- Exercise directions:
Write out every record below exactly as it stands, leaving the pictures out.
*** Opening of Dataset records ***
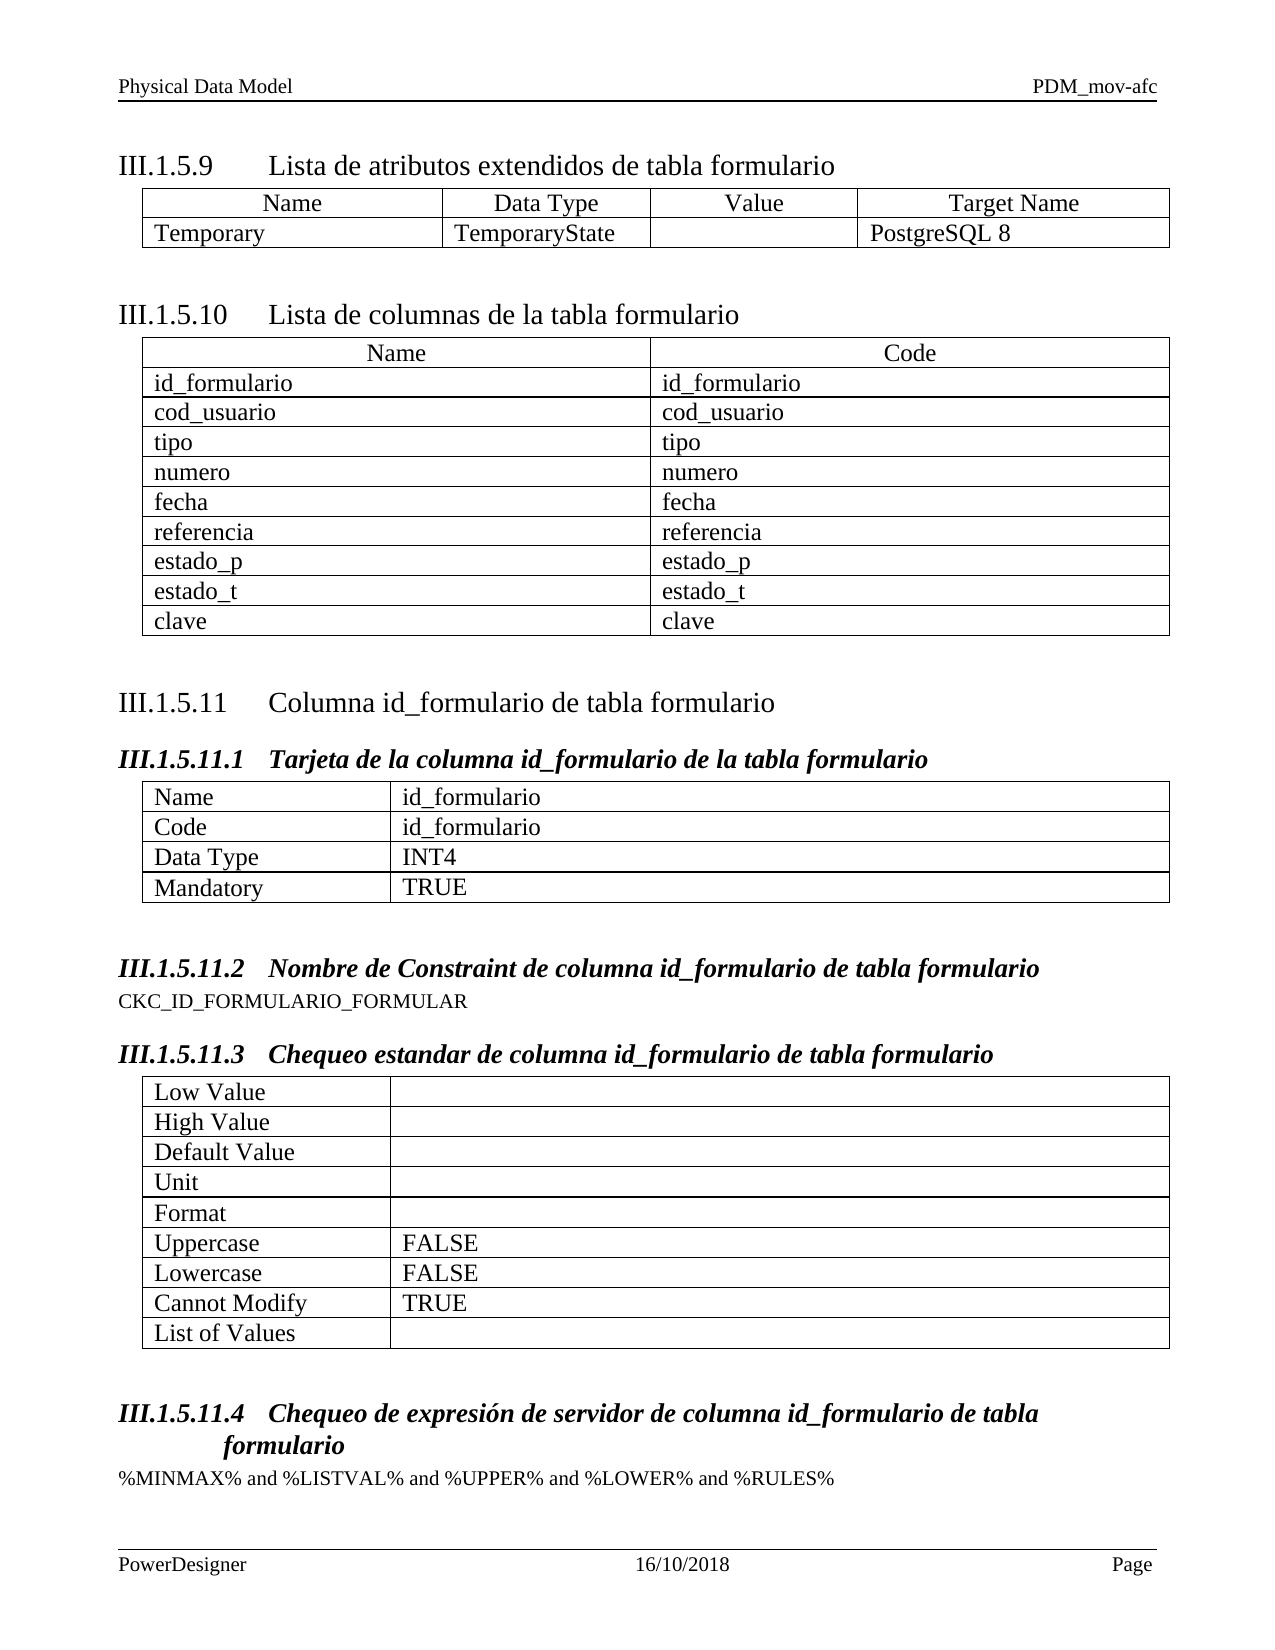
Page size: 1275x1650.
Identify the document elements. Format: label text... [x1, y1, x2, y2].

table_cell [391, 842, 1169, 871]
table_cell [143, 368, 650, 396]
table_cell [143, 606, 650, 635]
*** Close of Dataset records ***
- Output of the exercise:
Page size: 1275x1650.
Identify the document elements. Format: label text... [x1, y1, x2, y2].

table_cell [391, 842, 1169, 871]
table_cell [143, 368, 650, 396]
table_cell [143, 606, 650, 635]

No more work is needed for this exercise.